Looking back over my recent work, I've noticed (well, to be accurate, I noticed it awhile back but have thought about it more recently) how often my compositions have started being portrait orientation rather than landscape, which is still sort of the default framing for most people. Now, I like both orientations, and I often look at photos made in landscape and wonder how they'd look taken in portrait. Compositionally portrait offers a completely different challenge a lot of the time, since vertical elements are usually of a different nature than horizontal ones. Horizontally, you're often looking at more of the same, while vertically you often have very different elements playing against one another (sky vs. ground, foreground vs. background, focal plane which has a bit more separation, especially between close foreground elements - where DoF is shallower - and middle-to-background). I think that's a big part of the reason why portrait orientation can deliver more dynamic photos sometimes. Also, you can find the "end-points" of things more easily, be they trees, people, buildings, etc. The terminal "roots and branches" of things.

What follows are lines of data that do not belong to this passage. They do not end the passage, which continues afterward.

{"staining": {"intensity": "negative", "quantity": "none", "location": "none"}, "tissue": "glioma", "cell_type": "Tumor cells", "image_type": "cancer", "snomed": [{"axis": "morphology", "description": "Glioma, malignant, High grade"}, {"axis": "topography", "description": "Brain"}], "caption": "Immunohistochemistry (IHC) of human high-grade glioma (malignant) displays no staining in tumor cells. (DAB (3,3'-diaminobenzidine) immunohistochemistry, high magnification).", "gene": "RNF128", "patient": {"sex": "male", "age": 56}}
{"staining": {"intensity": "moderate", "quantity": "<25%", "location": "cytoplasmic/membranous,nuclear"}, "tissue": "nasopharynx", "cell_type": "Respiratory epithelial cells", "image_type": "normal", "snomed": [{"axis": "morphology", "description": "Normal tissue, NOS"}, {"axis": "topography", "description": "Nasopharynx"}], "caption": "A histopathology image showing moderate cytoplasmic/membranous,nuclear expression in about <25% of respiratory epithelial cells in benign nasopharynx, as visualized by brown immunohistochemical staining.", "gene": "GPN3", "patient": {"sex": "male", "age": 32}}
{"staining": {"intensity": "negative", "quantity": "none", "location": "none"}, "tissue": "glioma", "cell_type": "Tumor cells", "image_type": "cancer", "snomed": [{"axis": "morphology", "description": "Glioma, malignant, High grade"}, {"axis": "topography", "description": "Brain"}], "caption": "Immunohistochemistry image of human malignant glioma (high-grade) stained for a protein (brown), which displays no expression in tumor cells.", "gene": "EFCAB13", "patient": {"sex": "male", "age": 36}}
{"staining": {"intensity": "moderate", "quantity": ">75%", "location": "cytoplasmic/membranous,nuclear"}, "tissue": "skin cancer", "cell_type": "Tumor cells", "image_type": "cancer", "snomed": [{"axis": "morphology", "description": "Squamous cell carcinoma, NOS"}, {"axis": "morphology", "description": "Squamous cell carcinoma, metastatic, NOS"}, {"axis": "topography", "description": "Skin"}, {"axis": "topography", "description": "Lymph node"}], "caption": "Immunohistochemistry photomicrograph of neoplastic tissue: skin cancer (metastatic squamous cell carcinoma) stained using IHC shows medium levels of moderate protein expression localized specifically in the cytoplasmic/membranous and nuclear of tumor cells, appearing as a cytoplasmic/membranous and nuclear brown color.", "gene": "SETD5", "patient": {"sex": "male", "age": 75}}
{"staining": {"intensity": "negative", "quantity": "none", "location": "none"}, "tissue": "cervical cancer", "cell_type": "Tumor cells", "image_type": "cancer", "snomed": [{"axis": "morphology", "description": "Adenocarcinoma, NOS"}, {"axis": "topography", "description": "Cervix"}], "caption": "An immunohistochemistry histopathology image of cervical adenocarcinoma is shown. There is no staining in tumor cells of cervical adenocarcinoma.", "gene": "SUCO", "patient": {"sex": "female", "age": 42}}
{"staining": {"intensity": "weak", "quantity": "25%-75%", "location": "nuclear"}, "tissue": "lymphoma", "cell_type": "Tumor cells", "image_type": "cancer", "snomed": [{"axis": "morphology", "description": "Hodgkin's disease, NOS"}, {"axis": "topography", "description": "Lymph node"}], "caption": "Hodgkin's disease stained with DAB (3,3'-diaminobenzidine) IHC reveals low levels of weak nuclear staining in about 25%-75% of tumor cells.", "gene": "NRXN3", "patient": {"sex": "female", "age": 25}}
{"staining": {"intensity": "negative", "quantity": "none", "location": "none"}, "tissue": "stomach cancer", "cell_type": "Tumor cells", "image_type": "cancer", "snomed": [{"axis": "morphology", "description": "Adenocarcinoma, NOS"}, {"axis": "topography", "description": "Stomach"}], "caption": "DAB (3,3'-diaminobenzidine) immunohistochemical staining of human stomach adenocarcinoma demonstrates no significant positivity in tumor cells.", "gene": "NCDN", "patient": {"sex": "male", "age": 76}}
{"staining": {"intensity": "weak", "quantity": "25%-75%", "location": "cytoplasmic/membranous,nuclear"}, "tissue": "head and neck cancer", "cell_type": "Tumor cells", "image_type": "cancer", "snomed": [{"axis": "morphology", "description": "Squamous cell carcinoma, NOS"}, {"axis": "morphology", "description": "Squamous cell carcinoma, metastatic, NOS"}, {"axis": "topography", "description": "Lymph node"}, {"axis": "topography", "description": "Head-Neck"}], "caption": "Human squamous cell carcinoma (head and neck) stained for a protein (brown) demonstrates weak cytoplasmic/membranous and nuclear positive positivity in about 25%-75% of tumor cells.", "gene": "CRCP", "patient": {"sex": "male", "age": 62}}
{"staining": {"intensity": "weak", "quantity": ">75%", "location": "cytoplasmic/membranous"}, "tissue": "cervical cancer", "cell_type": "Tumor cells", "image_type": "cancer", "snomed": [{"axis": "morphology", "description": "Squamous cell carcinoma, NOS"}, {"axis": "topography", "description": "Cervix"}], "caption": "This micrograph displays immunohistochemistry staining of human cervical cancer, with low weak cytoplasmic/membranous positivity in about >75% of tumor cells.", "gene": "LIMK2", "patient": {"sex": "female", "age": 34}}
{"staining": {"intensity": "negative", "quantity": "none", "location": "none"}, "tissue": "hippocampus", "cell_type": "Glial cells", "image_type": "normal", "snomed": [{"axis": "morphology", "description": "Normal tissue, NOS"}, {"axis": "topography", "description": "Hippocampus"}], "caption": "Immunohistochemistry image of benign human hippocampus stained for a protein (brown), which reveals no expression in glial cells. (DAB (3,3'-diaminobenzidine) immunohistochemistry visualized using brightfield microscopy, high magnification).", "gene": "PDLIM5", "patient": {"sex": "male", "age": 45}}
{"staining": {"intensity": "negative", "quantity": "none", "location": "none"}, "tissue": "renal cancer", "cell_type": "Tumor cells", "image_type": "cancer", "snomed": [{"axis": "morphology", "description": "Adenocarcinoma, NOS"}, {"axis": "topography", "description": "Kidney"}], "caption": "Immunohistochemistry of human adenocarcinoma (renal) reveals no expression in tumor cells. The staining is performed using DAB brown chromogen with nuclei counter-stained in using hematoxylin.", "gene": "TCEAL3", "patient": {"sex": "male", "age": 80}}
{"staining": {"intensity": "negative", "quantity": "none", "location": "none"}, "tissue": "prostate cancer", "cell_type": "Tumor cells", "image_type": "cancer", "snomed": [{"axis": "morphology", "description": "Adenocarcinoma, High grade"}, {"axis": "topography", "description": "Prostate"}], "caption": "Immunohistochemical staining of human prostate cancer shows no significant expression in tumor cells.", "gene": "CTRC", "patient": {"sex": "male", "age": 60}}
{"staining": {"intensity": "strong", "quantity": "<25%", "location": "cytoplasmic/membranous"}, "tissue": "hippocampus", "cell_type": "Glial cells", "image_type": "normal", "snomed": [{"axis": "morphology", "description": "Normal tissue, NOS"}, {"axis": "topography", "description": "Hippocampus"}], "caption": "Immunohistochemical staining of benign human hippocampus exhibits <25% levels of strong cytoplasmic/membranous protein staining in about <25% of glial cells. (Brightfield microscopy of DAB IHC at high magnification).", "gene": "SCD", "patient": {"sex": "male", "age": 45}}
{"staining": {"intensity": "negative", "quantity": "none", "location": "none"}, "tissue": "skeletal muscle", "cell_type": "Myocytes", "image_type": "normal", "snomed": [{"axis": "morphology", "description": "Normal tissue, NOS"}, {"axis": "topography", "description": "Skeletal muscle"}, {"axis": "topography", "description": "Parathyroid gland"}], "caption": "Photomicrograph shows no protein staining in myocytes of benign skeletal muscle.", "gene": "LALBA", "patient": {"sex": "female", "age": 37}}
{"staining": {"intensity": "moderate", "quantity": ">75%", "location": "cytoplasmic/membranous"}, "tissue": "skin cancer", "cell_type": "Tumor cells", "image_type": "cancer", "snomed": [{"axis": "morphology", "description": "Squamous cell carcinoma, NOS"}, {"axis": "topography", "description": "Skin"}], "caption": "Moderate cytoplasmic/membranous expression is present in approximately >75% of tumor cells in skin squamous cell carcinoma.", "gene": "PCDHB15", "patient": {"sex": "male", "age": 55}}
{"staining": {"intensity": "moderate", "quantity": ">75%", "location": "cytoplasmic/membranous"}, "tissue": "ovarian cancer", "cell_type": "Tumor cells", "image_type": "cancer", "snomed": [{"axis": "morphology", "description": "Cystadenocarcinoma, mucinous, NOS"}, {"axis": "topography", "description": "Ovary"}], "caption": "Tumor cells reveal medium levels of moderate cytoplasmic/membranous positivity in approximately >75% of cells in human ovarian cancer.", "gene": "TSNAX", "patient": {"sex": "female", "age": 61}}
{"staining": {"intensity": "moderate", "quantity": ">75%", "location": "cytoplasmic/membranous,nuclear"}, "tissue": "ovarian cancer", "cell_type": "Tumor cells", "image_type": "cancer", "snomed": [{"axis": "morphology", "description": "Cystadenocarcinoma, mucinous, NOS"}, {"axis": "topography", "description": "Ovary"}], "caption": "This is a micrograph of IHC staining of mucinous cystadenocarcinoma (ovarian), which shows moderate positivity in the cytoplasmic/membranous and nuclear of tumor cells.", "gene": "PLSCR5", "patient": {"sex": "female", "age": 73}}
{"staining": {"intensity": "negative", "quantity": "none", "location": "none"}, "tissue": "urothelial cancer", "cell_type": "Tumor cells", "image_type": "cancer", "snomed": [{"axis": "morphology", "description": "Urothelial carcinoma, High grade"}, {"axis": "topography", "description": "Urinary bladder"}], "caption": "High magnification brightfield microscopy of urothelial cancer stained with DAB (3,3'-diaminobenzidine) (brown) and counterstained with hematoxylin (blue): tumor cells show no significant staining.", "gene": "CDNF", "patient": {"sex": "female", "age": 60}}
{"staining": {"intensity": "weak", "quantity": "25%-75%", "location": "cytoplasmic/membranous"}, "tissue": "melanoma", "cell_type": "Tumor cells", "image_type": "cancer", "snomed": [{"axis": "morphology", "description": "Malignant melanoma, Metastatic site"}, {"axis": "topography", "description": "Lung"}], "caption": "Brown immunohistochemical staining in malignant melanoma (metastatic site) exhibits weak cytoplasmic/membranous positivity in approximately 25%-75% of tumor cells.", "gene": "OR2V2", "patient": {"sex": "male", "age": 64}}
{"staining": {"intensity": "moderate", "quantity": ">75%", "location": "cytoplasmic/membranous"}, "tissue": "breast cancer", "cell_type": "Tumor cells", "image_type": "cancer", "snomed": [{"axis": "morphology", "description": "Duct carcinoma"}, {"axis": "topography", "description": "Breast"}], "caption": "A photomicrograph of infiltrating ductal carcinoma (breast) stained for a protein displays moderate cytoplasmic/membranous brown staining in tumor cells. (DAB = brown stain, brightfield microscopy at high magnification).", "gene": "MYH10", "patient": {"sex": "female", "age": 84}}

Anyway, while I've discovered those features of shooting in portrait, that wasn't necessarily intentional going into things. No, the reason I think I was shooting portrait orientation was different: simply that I've been using the 28mm of the Ricoh GRIII more than other cameras. Because it's wide, shooting portrait is a primary way of "snipping" the subject from too much surrounding context. Another way in which limitations help, as they got me to behave more creatively as I was being forced to deal with more vertical space and find ways to include that stuff.
Now, I could have simply changed the aspect ratio to 1:1, but I have always felt a bit awkward shooting (or even cropping) in square. It's just hard for me to think in those terms, all the great medium format square work notwithstanding.
The underlying accompanying GAS thought to go with this observation (isn't there always something) is... you guessed it, the GR IIIx would make a nice difference by having a tighter, 40mm, lens.